The United Nations Food and Agriculture Organization (FAO) reported today that global food prices were down for the second straight month in May and that the outlook for worldwide cereal supply has improved considerably since last month.
FAO's Food Price Index continued its decline from the 10-month high it experienced in March, the agency said in a news release, noting that prices fell as generally ample supplies weighed on international prices for most commodities included in the Index.
The Index – which measures monthly changes in global prices of a basket of meat, dairy, cereals, oils and fats, and sugar – averaged 207.9 points in May 2014, down 2.5 points from April.
According to FAO, the Index had risen to a ten-month high of 213 points in March, but fell in April and May amid lower dairy, cereal and vegetable oil prices. Sugar prices went against the trend, making strong gains in May, while meat remained firm.
The Cereal Price Index was down 2.4 points in May, as compared to April, with the decline mostly triggered by maize prices, which fell in response to favourable growing conditions and good supply prospects in 2014/15.
Wheat prices, which had contributed to price increases in previous months, partly amid fears of disruptions to trade flows from Ukraine, also fell, while rice prices saw little change.
“We went into May with concerns over unfavourable weather conditions, especially in the US, and geopolitical tensions in the Black Sea region, but towards the second half of May, we began to see lower wheat prices following improved weather conditions and the continuation of regular shipping patterns from the Ukraine,” said FAO Senior Economist Abdolreza Abbassian.
Vegetable oils were down 3.7 per cent from April, reflecting lower quotations of palm, soy and grapeseed oils.
Meanwhile, after a period of limited export supplies and exceptionally high prices in 2013 and early 2014, the market for dairy commodities is undergoing some “adjustment” as the production outlook improves. The Dairy Price Index in May declined 12 points over April.

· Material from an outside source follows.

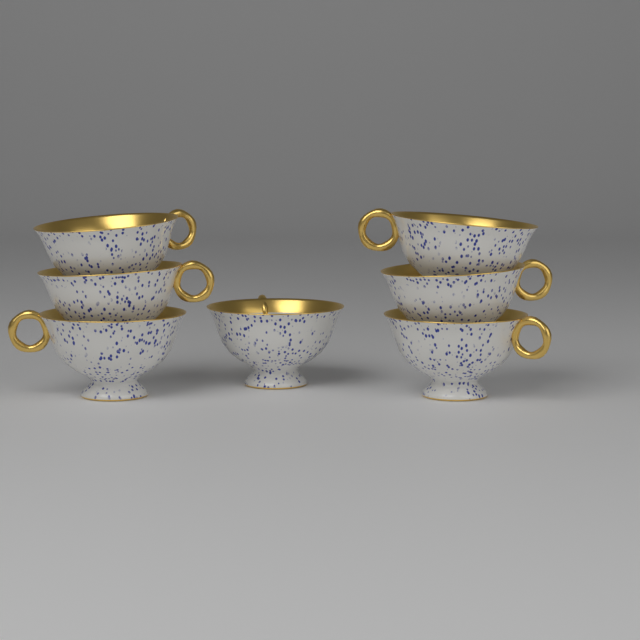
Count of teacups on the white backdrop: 7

Meat prices remained nearly unchanged from April, while sugar was up 9.3 points amid early forecasts of a possible production deficit for the 2014/15 season and El Niño-related weather concerns.
FAO's monthly update on the world cereal market, the Cereal Supply and Demand Brief, puts world cereal production in 2014 at nearly 2,480 million tonnes, almost 1 per cent higher than was reported in May, though still 1.4 per cent down from 2013.